The news release refers to the deal as a “market powerhouse”. This is the type of phrase that gets me to push the goslings to the computer terminals to do some company monitoring.
It’s too early for me to make a call about the product line up the company will offer. Should be interesting. Some pundits will make an attempt to presage the future. Not this silly goose. The customers will decide, not the mavens.
Stephen Arnold, April 21, 2009
Rev Up Your Web Strategy: New Study from J Boye
April 21, 2009
Beyond Search read with interest “Best Practices for Creating a Web Strategy: What Web Managers Need to Know”
by Dorthe R. Jespersen & Peter E.B. Nissen J. Boye March 2009. You will want to snag a copy even if you are content with your present Web site. (More information is available here.)

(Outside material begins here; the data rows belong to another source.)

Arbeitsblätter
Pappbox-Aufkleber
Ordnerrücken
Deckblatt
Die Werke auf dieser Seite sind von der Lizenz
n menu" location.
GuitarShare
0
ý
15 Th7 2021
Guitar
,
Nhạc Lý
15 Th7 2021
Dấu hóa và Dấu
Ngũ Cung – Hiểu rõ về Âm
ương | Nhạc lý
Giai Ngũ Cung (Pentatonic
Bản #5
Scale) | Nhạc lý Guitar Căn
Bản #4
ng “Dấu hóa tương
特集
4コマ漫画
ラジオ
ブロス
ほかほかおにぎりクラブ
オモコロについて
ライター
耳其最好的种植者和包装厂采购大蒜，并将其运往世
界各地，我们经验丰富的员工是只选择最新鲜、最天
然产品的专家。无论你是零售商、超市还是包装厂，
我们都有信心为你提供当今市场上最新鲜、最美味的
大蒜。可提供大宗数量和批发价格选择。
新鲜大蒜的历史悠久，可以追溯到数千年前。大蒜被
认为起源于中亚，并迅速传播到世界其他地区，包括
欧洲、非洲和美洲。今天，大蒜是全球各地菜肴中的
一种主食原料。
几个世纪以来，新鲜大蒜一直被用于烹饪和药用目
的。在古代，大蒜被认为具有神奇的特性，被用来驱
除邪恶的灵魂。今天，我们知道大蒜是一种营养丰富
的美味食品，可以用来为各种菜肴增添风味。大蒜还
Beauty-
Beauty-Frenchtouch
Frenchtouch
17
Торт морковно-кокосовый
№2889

The first line of the Executive Summary is “Too many web teams suffer from lack of direction or constant organizational battles.” This reviewer, once a one-man information center and web manager, experienced the problem of direction first hand in failing to get a web strategy for a non-profit off the ground as his CEO told him straight off that the budget was no problem and that he would take full responsibility. He grabbed the ground and the direction and eventually terminated this reviewer’s position.

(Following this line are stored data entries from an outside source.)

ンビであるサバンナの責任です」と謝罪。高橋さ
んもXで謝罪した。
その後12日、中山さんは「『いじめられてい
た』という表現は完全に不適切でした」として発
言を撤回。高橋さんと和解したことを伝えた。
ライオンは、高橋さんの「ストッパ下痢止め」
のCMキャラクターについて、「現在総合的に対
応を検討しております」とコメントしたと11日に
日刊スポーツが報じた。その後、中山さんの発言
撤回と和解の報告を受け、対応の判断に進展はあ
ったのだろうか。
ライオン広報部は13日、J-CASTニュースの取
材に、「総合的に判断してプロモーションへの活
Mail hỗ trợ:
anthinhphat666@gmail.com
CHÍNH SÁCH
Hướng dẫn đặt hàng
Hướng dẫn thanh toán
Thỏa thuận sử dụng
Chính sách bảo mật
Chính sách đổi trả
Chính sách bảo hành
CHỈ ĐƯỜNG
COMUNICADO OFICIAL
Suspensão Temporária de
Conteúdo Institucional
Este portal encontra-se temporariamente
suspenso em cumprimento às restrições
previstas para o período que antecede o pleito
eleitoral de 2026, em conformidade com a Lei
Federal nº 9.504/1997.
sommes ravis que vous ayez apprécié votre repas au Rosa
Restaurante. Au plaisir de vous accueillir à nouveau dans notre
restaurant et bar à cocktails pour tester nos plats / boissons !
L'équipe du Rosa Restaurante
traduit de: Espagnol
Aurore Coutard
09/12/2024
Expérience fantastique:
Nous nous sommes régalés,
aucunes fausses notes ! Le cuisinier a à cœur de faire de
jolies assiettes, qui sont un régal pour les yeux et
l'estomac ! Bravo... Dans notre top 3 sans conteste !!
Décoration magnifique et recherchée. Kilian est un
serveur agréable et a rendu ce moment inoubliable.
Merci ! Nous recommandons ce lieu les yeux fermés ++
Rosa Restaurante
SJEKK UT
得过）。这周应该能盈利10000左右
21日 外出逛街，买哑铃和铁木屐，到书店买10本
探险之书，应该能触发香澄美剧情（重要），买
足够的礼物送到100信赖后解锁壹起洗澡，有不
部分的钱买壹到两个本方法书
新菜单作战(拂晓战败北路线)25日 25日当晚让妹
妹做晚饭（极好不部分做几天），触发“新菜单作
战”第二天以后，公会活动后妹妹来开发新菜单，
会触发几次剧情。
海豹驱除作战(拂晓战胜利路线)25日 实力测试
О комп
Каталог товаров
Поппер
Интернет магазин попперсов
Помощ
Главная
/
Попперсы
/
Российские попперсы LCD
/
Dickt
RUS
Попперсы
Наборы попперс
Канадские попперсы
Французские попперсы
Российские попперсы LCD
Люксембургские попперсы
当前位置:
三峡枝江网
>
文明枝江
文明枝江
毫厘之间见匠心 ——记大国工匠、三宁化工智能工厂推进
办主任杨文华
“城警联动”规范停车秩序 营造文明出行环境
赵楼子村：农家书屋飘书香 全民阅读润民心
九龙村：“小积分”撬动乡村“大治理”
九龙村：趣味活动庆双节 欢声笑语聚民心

Using interviews with nineteen mostly Danish public and global organizations and a couple private companies and drawing upon several conferences and a 250 member community of practice in Europe facilitated by J. Boye, this monograph is targeted at the web manager who wants to create a good web strategy. While specifically aimed mainly for the web manager of public websites, I find much that private commercial web managers will benefit from. Furthermore, I believe the European longer term perspective and careful presentation will be welcomed by webmasters and companies in the U.S.
This 35-page vendor neutral paper spells out clearly and with abundant examples how to engage and understand web strategy obstacles tactically and how to communicate with the correct language and produce effective deliverables within the context of the organization’s structure and politics. It is above all a management document for web managers. Forty percent of its pages are dedicated to its raison d’etre that web strategy is an in-house process involving top management, stakeholders, and others and makes it clear that, although the web team would prefer dealing with tools and technology, the real problems have to do with overall business goals, describing an urgent business need that is web-answerable, defining priorities and establishing meaningful measurements to evaluate the benefit of the implemented web strategy.
Actionable yet many layered and dimensioned, the authors make this also a guide for builders of intranets and provide an external link for alternative advice on how to expedite in special situations and circumstances.
The troubleshooting chart at the close nicely sums up and provides clear pointers. This is an important contribution and I look forward to more publications from this firm.